We are glad rather than ashamed that we are susceptible to human pain without seeking more of it. We open the door to the pangs of love and longing, but we are not doormats. Our hearts are open, but not ripped apart. Our brow is “bloody but unbowed”, as the poet William Ernest Henley writes.
Healthy vulnerability is show in the same ways as grief
- I am sad that I was hurt
- I am angry that I was insulted
- I am afraid that I will not be able to get over it
Such fear is understandable since there is a feature of grief which is inconsolable. ..
Vulnerability is unhealthy when we restrict the natural flow of our feelings. When we show only sadness, we may feel we are victims. When we show only anger, we are on the defensive and not comfortable with the vulnerability that could make us more lovable. When we show only fear, we seem to be expecting only more mistreatment and we run from relating. The challenge is to experience all three feelings of grief without blame, grudge or grievance. The three healthy feelings in grief help us in the following ways:
Sadness that is free of blame can help us contact our tender vulnerability as something to be appreciated, as a positive sign of our capacity for love and openness. The negative unhealthy vulnerability brings the sense of being victimised.
Anger becomes useful when it prompts us to become strong enough to break through our fear or when it helps us gain distance from an abuser. It counterbalances the sadness so that we can speak up to abuse or hurt.
Fear can be used positively as a warning sign of danger rather than as an inhibiting or compelling force. Notice that the fear that what we missed will never be replaced also gives us a clue: We may have entered a relationship with expectation that a partner will provide proper and full replacement of what we long for or lost, even though he is not aware of what that may be.
As we express our feelings and let go, we gradually forgive ourselves and others and can get on with life. This happens because our opening to grief, paradoxically leads to self comforting. That stabilises us and we can finally say yes to a world that is bound to deal us gains and losses.
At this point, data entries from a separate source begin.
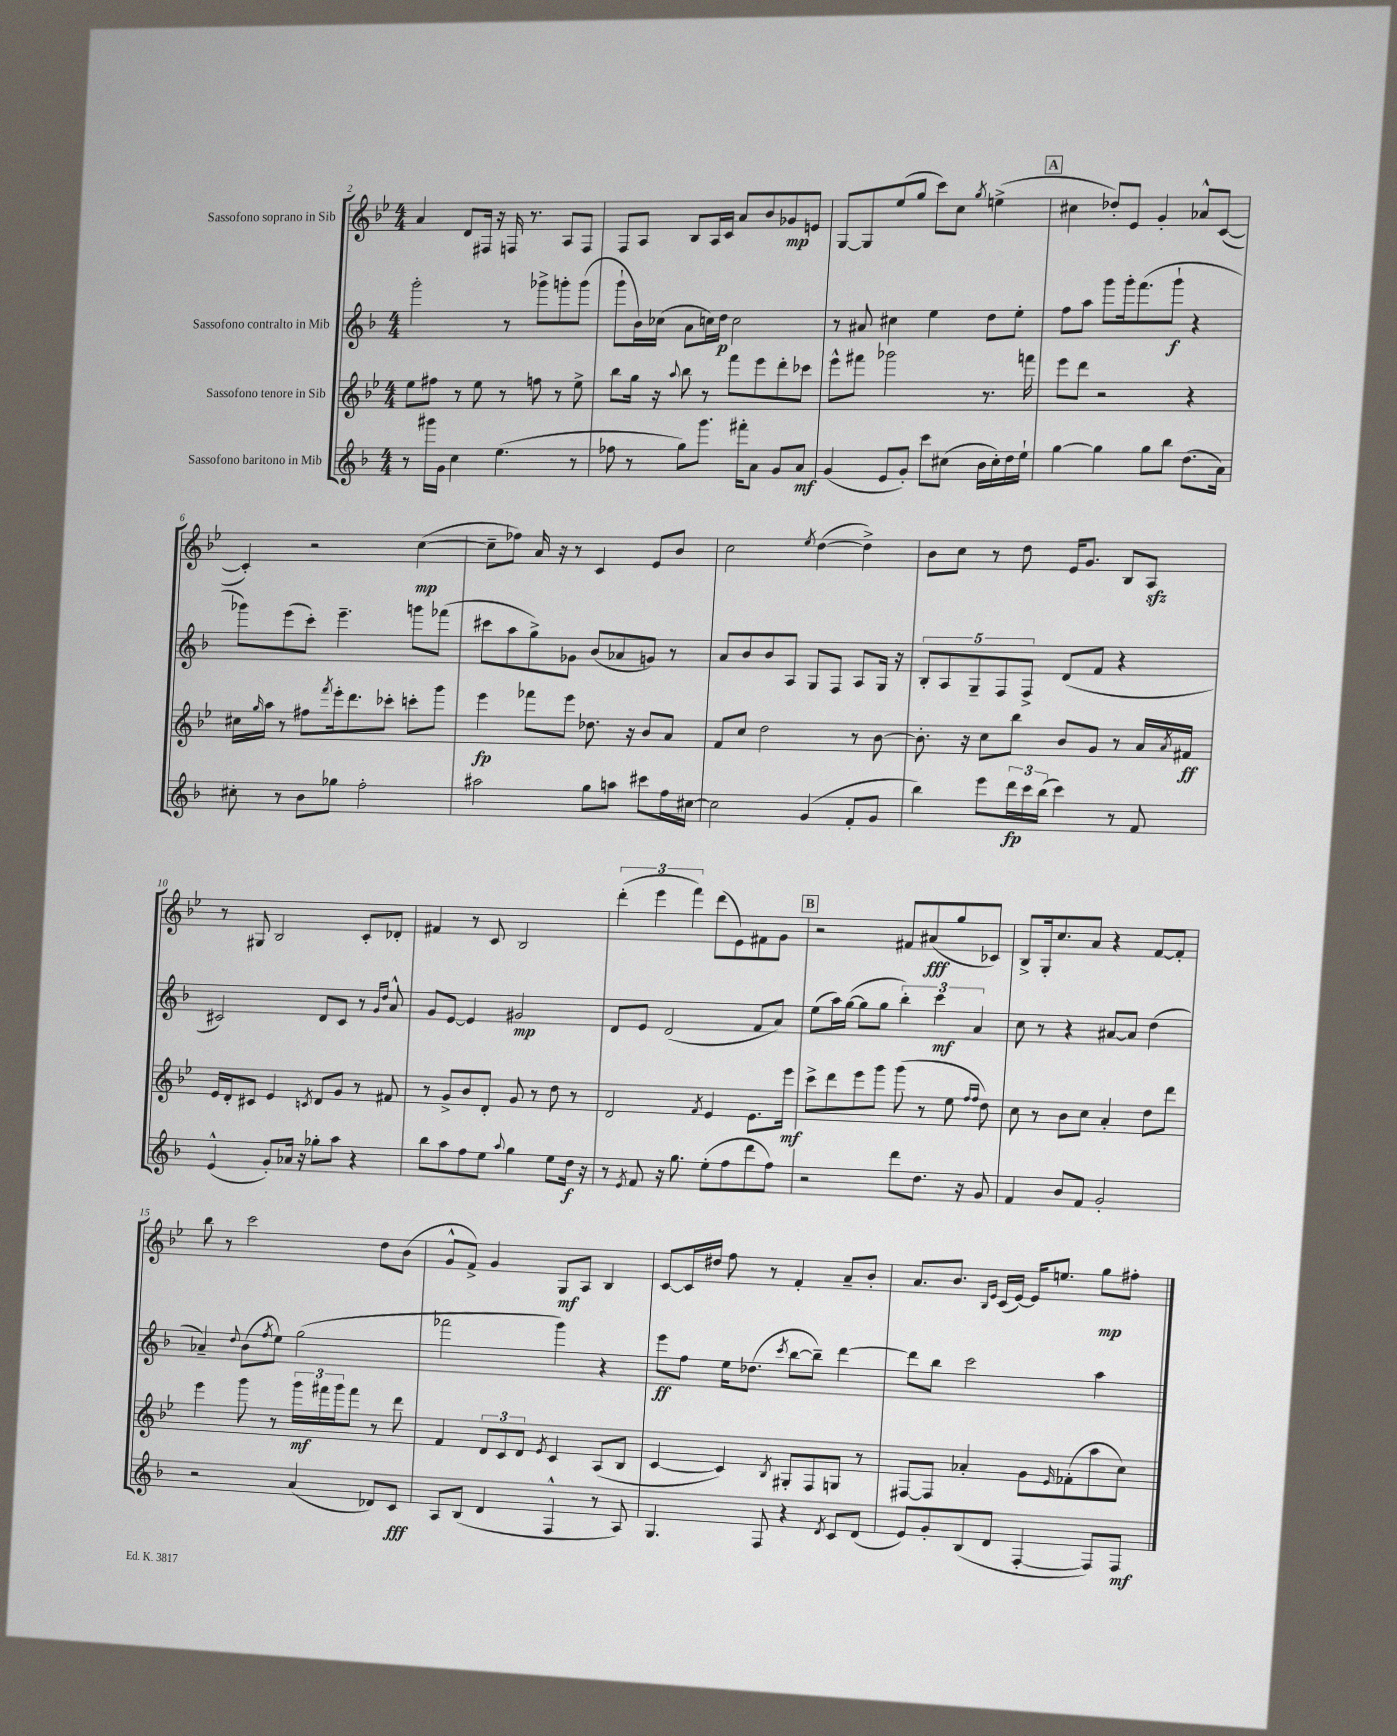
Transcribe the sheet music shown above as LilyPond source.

<<
\new StaffGroup <<
\new Staff = "s0" \with { instrumentName = "Sassofono soprano in Sib" } {
    \clef treble \key bes \major \numericTimeSignature \time 4/4
    a'4 d'8 fis16 r16 f16 r8. a8 f8 |
    f8 a8 bes8 a16 c'16 a'8 bes'8 ges'8\mp e'8 |
    g8~ g8 ees''8( g''8 c'''8) c''8 \acciaccatura { g''8 } e''4->( |
    \mark \markup { \box "A" } cis''4 des''8-.) ees'8 g'4-. aes'8-^ c'8~( |
    c'4-.) r2 c''4~\mp( |
    c''8-- fes''8) a'16 r16 r8 c'4 ees'8 bes'8 |
    c''2 \acciaccatura { ees''8 } d''4~( d''4->) |
    bes'8 c''8 r8 d''8 ees'16 g'8. bes8 a8\sfz |
    r8 gis8 bes2 c'8-. des'8-. |
    fis'4 r8 c'8 bes2 |
    \tuplet 3/2 { d'''4-.( ees'''4 f'''4) } d'''8( ees'8) fis'8 g'8 |
    \mark \markup { \box "B" } r2 fis'8 ais'8\fff( g''8 ces'8) |
    bes8-> g16-. c''8. a'8 r4 f'8~ f'8-. |
    bes''8 r8 c'''2 d''8 bes'8( |
    g'8-^ f'8->) g'4 g8\mf a8 bes4 |
    c'8~ c'16 dis''16 f''8 r8 f'4-. a'8-- bes'8-. |
    a'8. bes'8. \grace { bes16 ees'16 } c'16( ees'16~) ees'16 e''8. g''8\mp fis''8-. \bar "|." |
}
\new Staff = "s1" \with { instrumentName = "Sassofono contralto in Mib" } {
    \clef treble \key f \major \numericTimeSignature \time 4/4
    g'''2-. r8 ges'''8-> g'''8-. g'''8( |
    g'''8-! bes'16) ces''16( a'8 c''16) d''16\p c''2 |
    r8 ais'8 cis''4 e''4 d''8 e''8-. |
    \mark \markup { \box "A" } f''8 a''8 g'''8 g'''16-. f'''8.( g'''8-!\f r4 |
    ges'''8) e'''8( c'''8-.) e'''4.-- g'''8 fes'''8( |
    cis'''8 a''8 g''8->) ges'8 bes'8( aes'8 g'8) r8 |
    a'8 bes'8 bes'8 a8 g8 f8 a8 g16 r16 |
    \tuplet 5/4 { bes8-. a8 g8-- f8 f8-> } d'8( f'8 r4 |
    cis'2) d'8 cis'8 r8 \grace { g'16 d''16 } a'8-^ |
    g'8 e'8~ e'4 gis'2\mp |
    d'8 e'8 d'2( f'8 a'8) |
    \mark \markup { \box "B" } e''8( a''16) g''16~( g''8 g''8 \tuplet 3/2 { bes''4-.) c'''4\mf a'4 } |
    c''8 r8 r4 ais'8~ ais'8 d''4( |
    aes'4--) \appoggiatura { d''8 } bes'8( \acciaccatura { f''8 } e''8) g''2( |
    fes'''2 g'''4) r4 |
    e'''8\ff f''8 e''16 des''8.( \acciaccatura { c'''8 } bes''8~ bes''8--) d'''4~ |
    d'''8 bes''8 c'''2 a''4 \bar "|." |
}
\new Staff = "s2" \with { instrumentName = "Sassofono tenore in Sib" } {
    \clef treble \key bes \major \numericTimeSignature \time 4/4
    ees''8 fis''8 r8 ees''8 r8 f''8 r8 ees''8-> |
    bes''8 g''16 r16 \appoggiatura { a''8 } bes''8 r8 f'''8 ees'''8 d'''8-. ces'''8 |
    ees'''8-^ fis'''8 ges'''2 r8. f'''16 |
    \mark \markup { \box "A" } ees'''8 d'''8 r2 r4 |
    cis''16 \grace { g''16 } a''16 r8 fis''8 \acciaccatura { f'''8 } ees'''16-. d'''8. ces'''8-. c'''8-. g'''8 |
    ees'''4\fp fes'''8 ees'''8 des''8. r16 bes'8 a'8 |
    f'8 c''8 d''2 r8 bes'8~ |
    bes'8.-. r16 c''8 bes''8 bes'8 g'8 r8 a'16 \acciaccatura { a'8 } fis'16\ff |
    ees'16 d'16-. cis'8 ees'4 \acciaccatura { c'8 } d'8 g'8 r8 fis'8 |
    r8 g'8-> bes'8 d'8-. g'8 r8 d''8 r8 |
    d'2 \acciaccatura { f'8 } ees'4 ees'8. ees'''16\mf |
    \mark \markup { \box "B" } c'''8-> d'''8 ees'''8 g'''8 g'''8( r8 ees''8 \grace { f''16 f''16 } d''8) |
    c''8 r8 bes'8 c''8 a'4-. d''8 d'''8 |
    ees'''4 g'''8 r8 \tuplet 3/2 { g'''16\mf fis'''16 g'''16 } fis'''8 r8 d'''8 |
    f'4 \tuplet 3/2 { d'8 c'8 d'8 } \acciaccatura { ees'8 } c'4 a8( bes8 |
    c'4~ c'4) \acciaccatura { bes8 } gis8-. f8 g8 r8 |
    fis8~ fis8 aes'4-. g'8 \grace { ees'16 } fes'8-.( a''8 c''8) \bar "|." |
}
\new Staff = "s3" \with { instrumentName = "Sassofono baritono in Mib" } {
    \clef treble \key f \major \numericTimeSignature \time 4/4
    r8 gis'''16 g'16 c''4 e''4.( r8 |
    fes''8 r8 g''8) g'''8. fis'''16-. a'8 g'8 a'8\mf |
    g'4( e'8 g'8-.) c'''8 cis''8( bes'16 cis''16-.) d''16 e''16-! |
    \mark \markup { \box "A" } g''4~ g''4 g''8 bes''8 d''8.( a'16) |
    cis''8-. r8 bes'8 ges''8 f''2-. |
    ais''2 g''8 a''8 cis'''8 f''16 cis''16~ |
    cis''2 g'4( f'8-. g'8 |
    bes''4) e'''8 \tuplet 3/2 { d'''16\fp c'''16 bes''16( } c'''4) r8 f'8 |
    e'4-^( g'8-.) aes'16 r16 ges''8-. a''8 r4 |
    bes''8 a''8 f''8 e''8 \appoggiatura { a''8 } g''4 e''8 d''16\f r16 |
    r8 \acciaccatura { e'8 } f'8 r16 g''8. e''8-.( f''8 d'''8 f''8) |
    \mark \markup { \box "B" } r2 d'''8 d''8. r16 g'8 |
    f'4 bes'8 f'8 g'2-. |
    r2 a'4( des'8) c'8\fff |
    a8 bes8( d'4 f4-^ r8 a8) |
    g4. f8 r4 \acciaccatura { d'8 } c'8 d'8( |
    e'8) g'8-. bes8( d'8 f4~-. f8) f8\mf \bar "|." |
}
>>
>>
\layout { \context { \Score currentBarNumber = #2 } }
We can say to ourselves. “Living through the challenges of life in relationship I learn to self soothe. Now my regrets about losses or failures become the building blocks of my sense of personal completeness.”
This completeness/wholeness results from the automatic shifts that follow our release of feelings. We notice that we can let go of the charge surrounding what we grieved. Secondly, we let go of blame, grudge, grievance and the need for revenge -that is we forgive. Grief and compassion are not meant to be simultaneous but sequential. We cannot easily forgive while we are angry. But once we work through our grief, forgiveness and compassion follow as graces.
Then we notice we can get on with our lives and more personally grounded, no longer so much at the mercy of transferences that gather around unmet needs, regrets, disappointments and the grief they carry in their wake. Now we are more able to take care of ourselves and more open to and ready for healthy relationships.